The words dragged Hanna back as questions crowded her mind. How is it that he still lives? What grieves him?
Nay, she must concentrate. It seemed so long ago that she had last seen Liath, in disgrace at the palace at Werlida when she had married Sanglant against the wish of King Henry. She had ridden off secretly one night, never to return, but Hanna still saw her clearly, tall, a little too slender as if she never quite had enough to eat, her hair caught back in a braid, her eyes a fiery blue, as brilliant as the stars. In Heart’s Rest no one had ever believed Liath and her father to be anything except nobly born, brought down in the world by fortune’s wheel. But Liath had never treated Hanna differently by reason of birth. Liath had seen her as another soul, equal in the sight of God.
Ai, God. Where was Liath now?
Fire flared brightly among the coals before dying back as abruptly as if an icy wind smothered them.
She sank back onto her heels, sweating and trembling. Tears streaked her face. Was she crying for Liath, for Alain, or for herself? She wiped her nose.
“Nothing,” said Hugh. “As I told you, Liath no longer walks on Earth.”
“Who is that young man she saw?” the skopos asked again. “He looks familiar…. Nay, I do not know him.”
“He was attended by hounds who might have been litter-mates to the one who guards me. Is this one not a descendant of Taillefer’s famous hounds? Why do I see its kinfolk at the side of a common boy? Eagle, what man was that you saw in the flames?”
How could she lie to a sorcerer so powerful that she could see into the vision formed by Hanna’s own Eagle’s Sight? “His name is Alain, Holy Mother. He was heir to Count Lavastine until—”
“Lavastine!”
Hanna winced at the sharp tone, but that slight movement alerted the hound, which scrabbled out from under the throne to loom over her. The growl that rumbled in its throat was so low as to be almost inaudible. She shrank back. With only a word’s command, it would rip her face off.
“Lavastine.” The word was whispered with the calculation of a general about to embark on a holy campaign. “Sister Abelia, you will leave tomorrow to seek out Brother Severus. I want the one called Alain found and brought to me.”
“Yes, Holy Mother.”
The skopos rose and left the room with her attendant. The hound click-clacked after her; its nails needed filing. Hanna wondered, wildly, idly, who dared groom it.
“Do you know where Liath is, Hanna?” asked Hugh once the curtain had fallen into place behind the skopos and her attendant. “Have you seen her in the flames?”
“I have not, Your Excellency.”
“Do you know what happened to her, Hanna?”
“I have heard the tale Prince Sanglant tells—that fiery daimones stole her.”
“Do you believe it?”
She fixed her gaze on the mural. The temblor had shaken open a crack that split the plaster base right through the blessed Daisan’s left foot. “For what reason would Prince Sanglant lie, Your Excellency?”

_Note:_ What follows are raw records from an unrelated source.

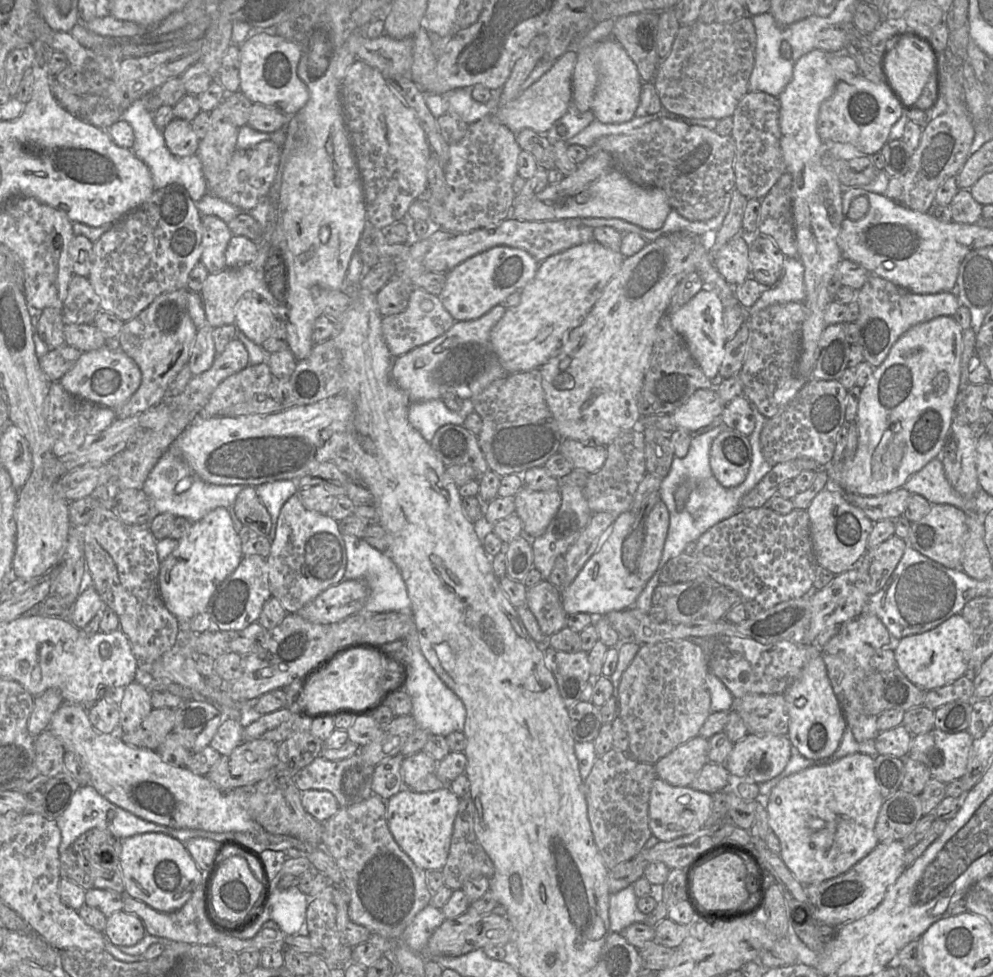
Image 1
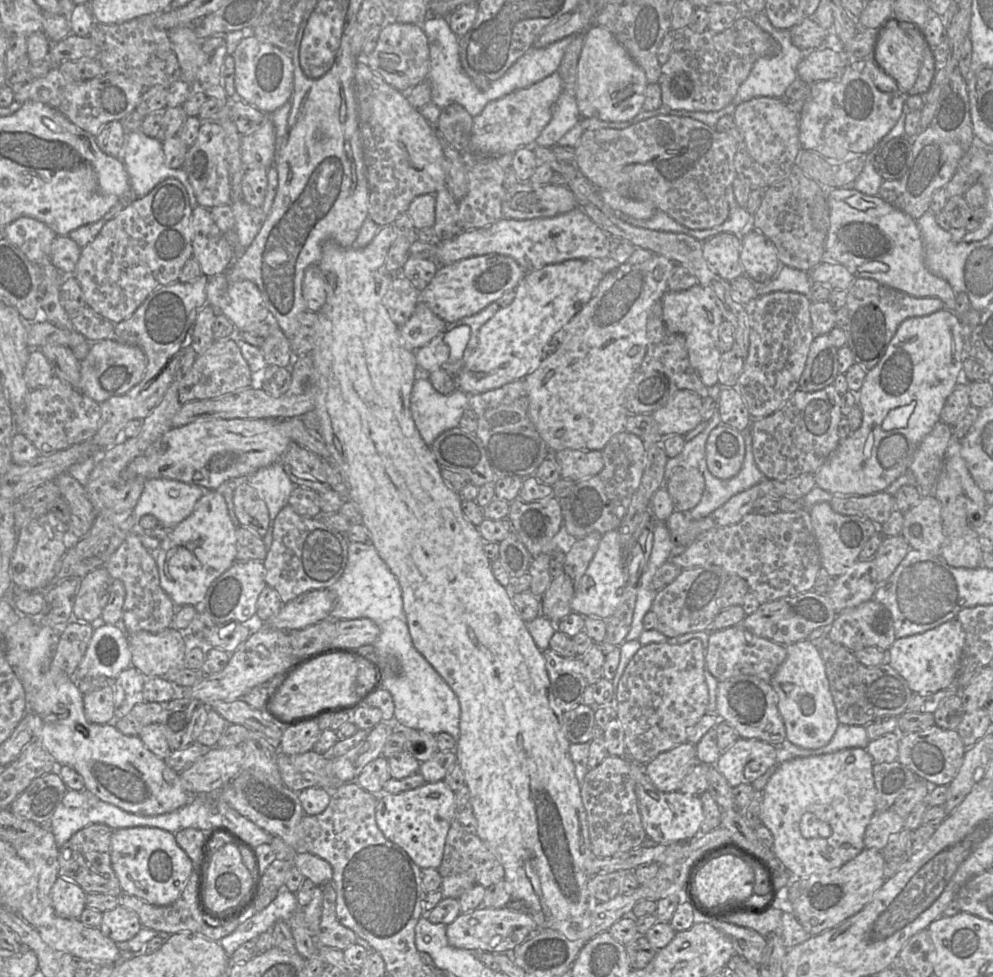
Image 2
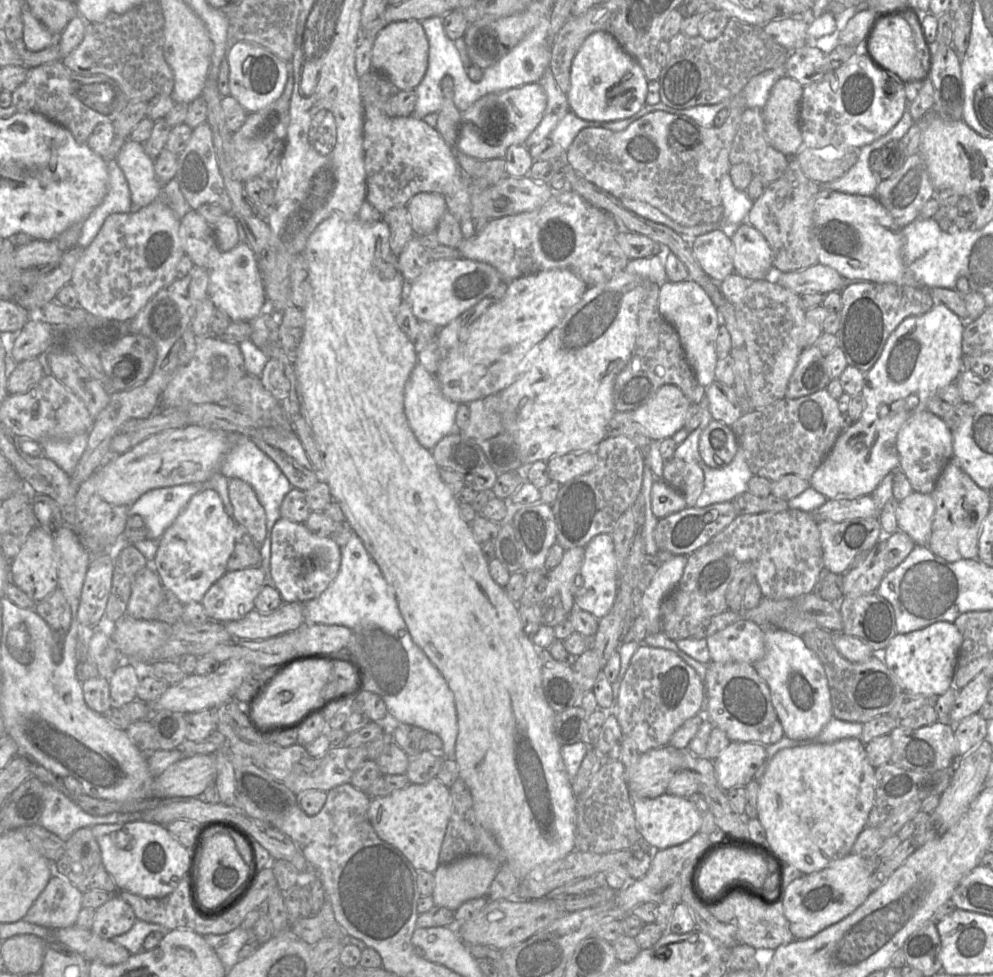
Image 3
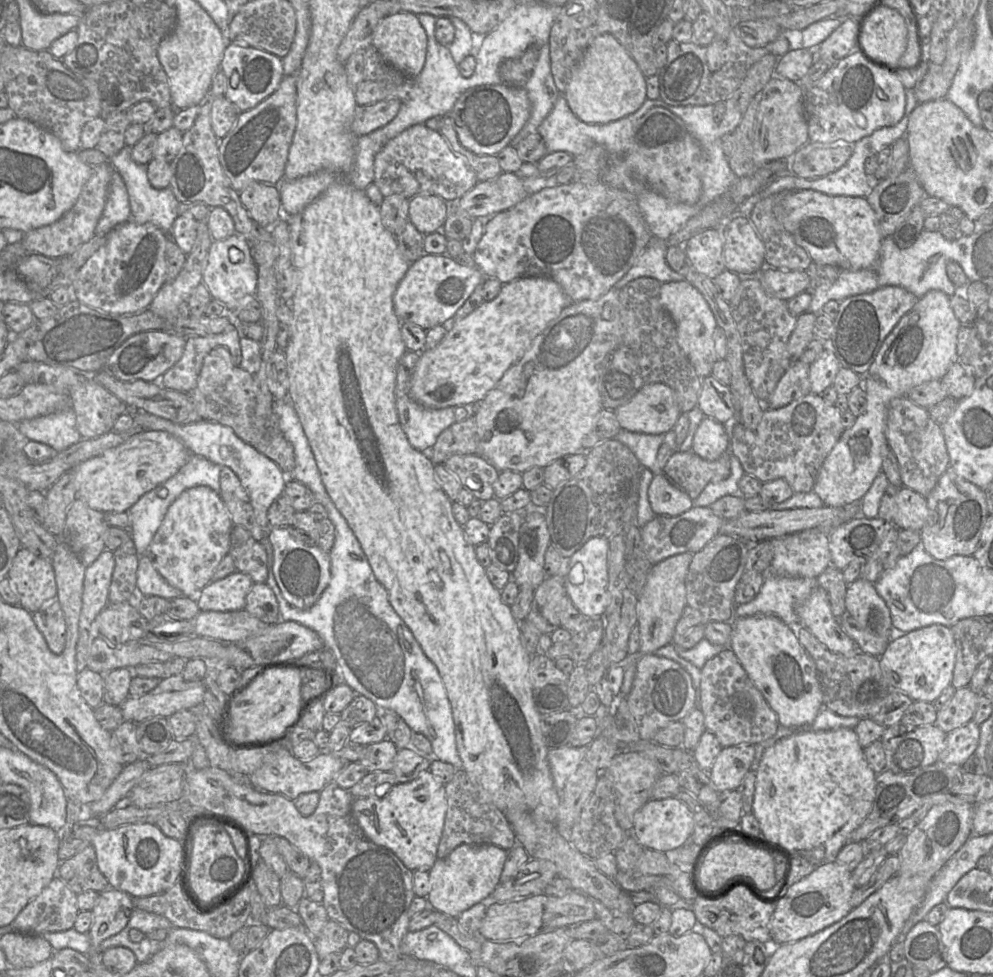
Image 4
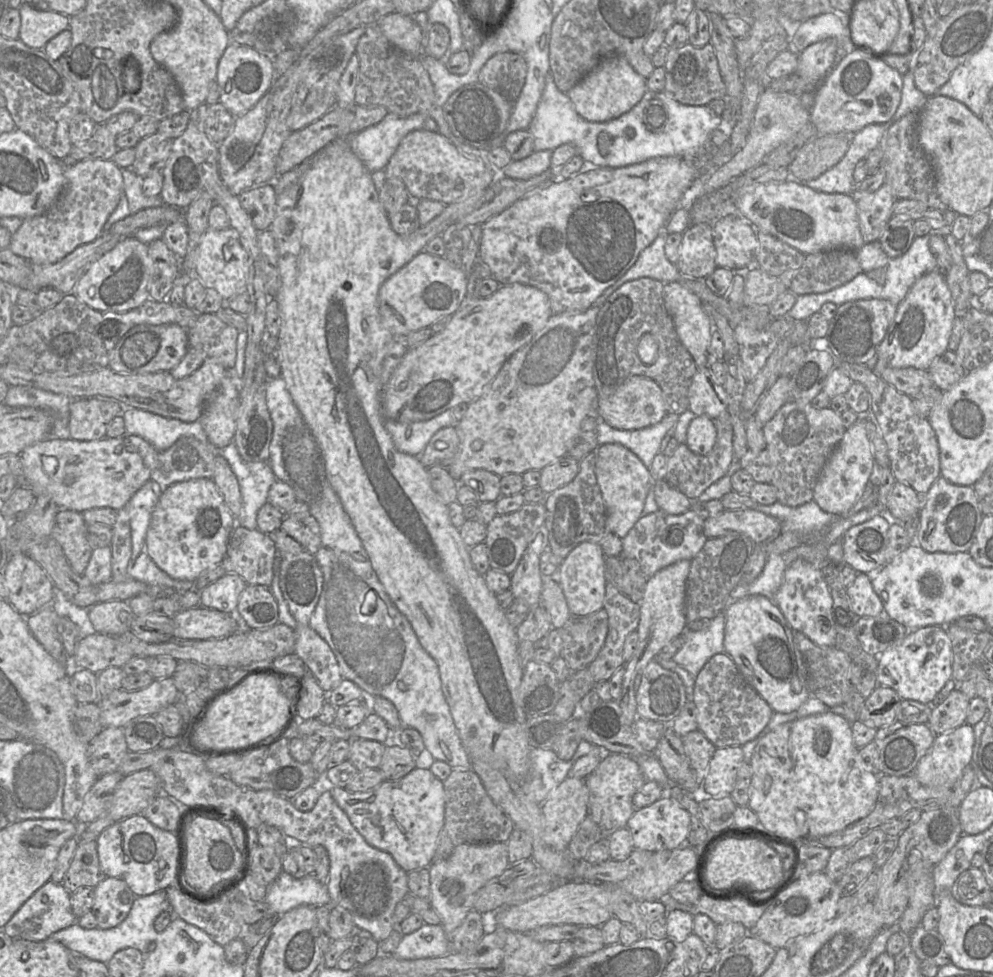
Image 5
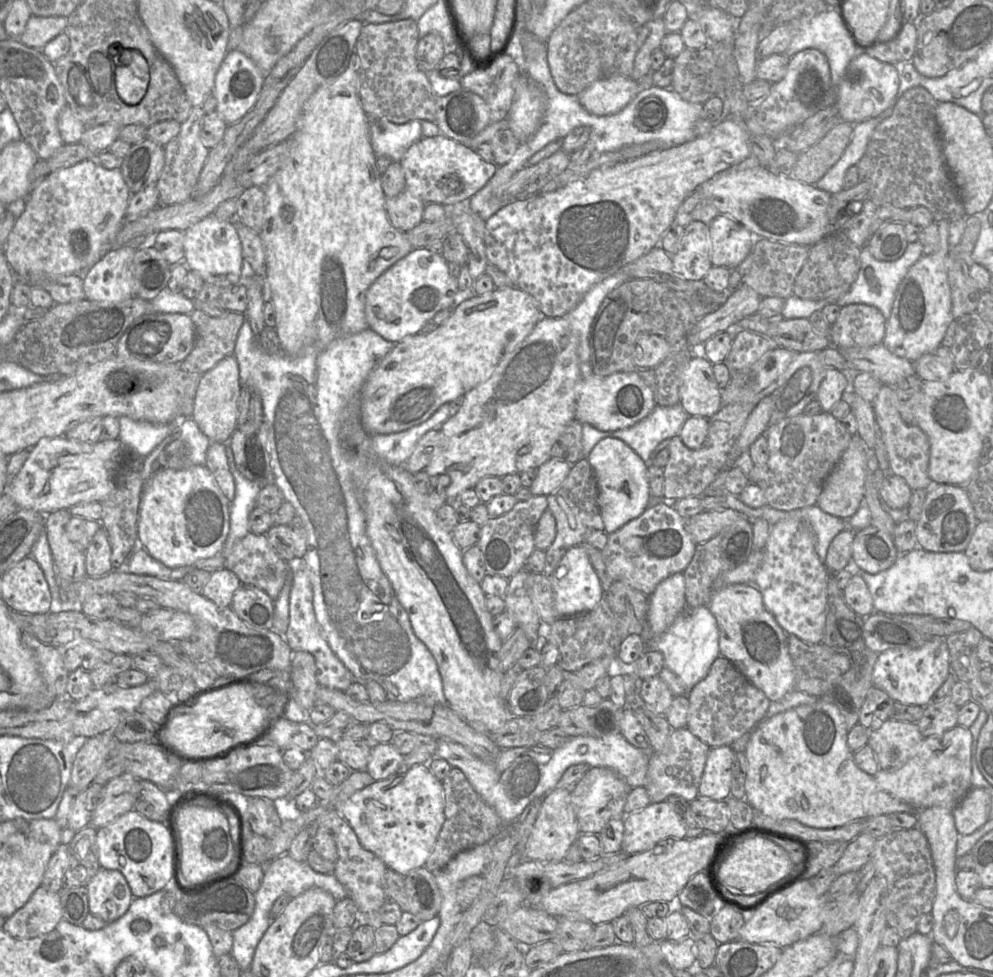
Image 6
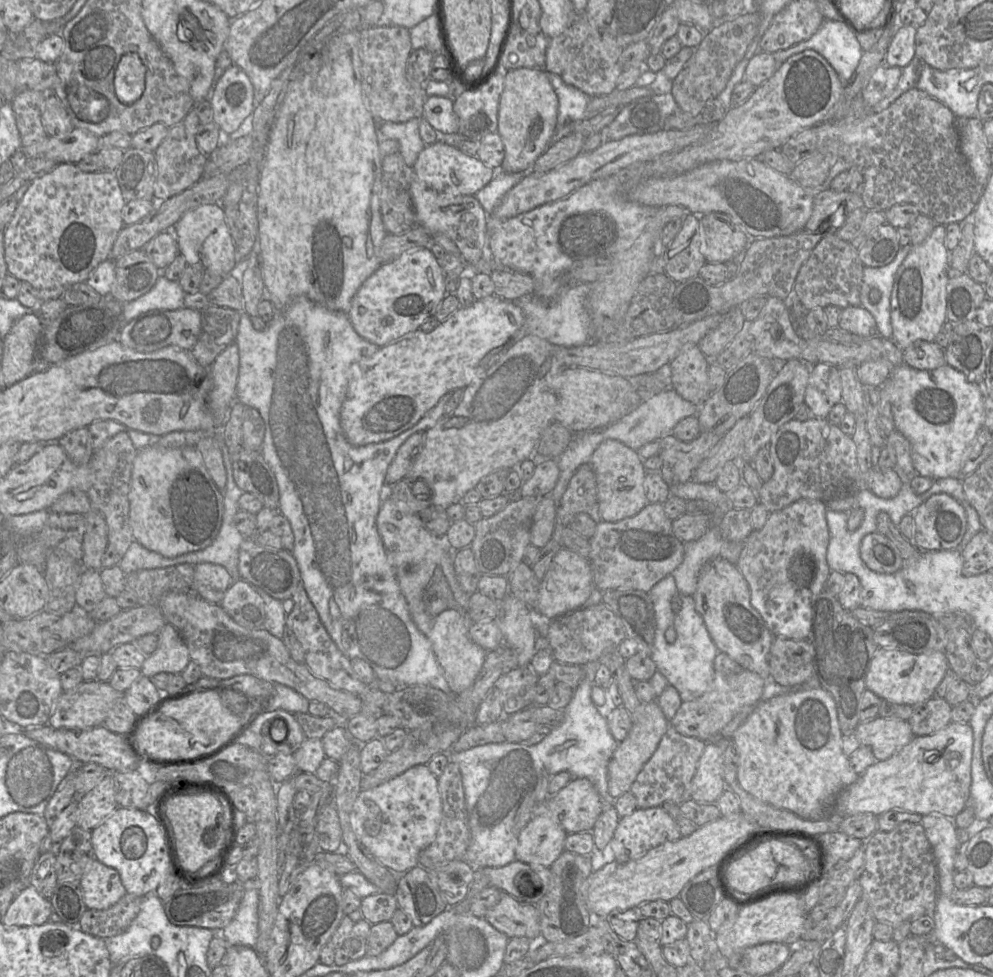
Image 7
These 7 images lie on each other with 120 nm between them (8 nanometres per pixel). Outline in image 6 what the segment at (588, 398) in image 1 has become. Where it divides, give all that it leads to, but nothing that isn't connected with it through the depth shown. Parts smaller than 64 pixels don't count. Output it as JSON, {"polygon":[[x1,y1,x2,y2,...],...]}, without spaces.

“Indeed, for what reason?”
A glance told her everything she needed to know: he was not Bulkezu, who savored the battle of wills. He was not even looking at her; he had dismissed her already. The monster Bulkezu had seen her as a person of some account, almost as a peer, because she was the luck of a Kerayit shaman. Because she dared stand up to him. To Hugh she was only a servant. He recalled her name because of her bond with Liath. She did not matter to him at all; only Liath did, then and now.
Which gave her a measure of freedom she had never had with Bulkezu.
“Prince Sanglant is no poet, Your Excellency. It is poets who make up tales to confuse and beguile their listeners. I do not think he could have concocted a false trail to lead his enemies astray. That is not his way.”
He gave a slight noise in assent. “No, he is not an educated man. There is a child as well. Does she live still?”
“When I last saw the prince, she did.”
“Does she look like her mother?”
Strange that a cold draft should twist through the hall, chilling her neck. “In some manner, Your Excellency. She resembles both her mother and father. She is very young still.”
“Very young still,” he agreed, as if to himself, as if he had forgotten Hanna was there, “and soft, as youth is soft and malleable. It is too bad Brother Marcus failed. Still, there may yet be a way….”
She braced herself, expecting more questions.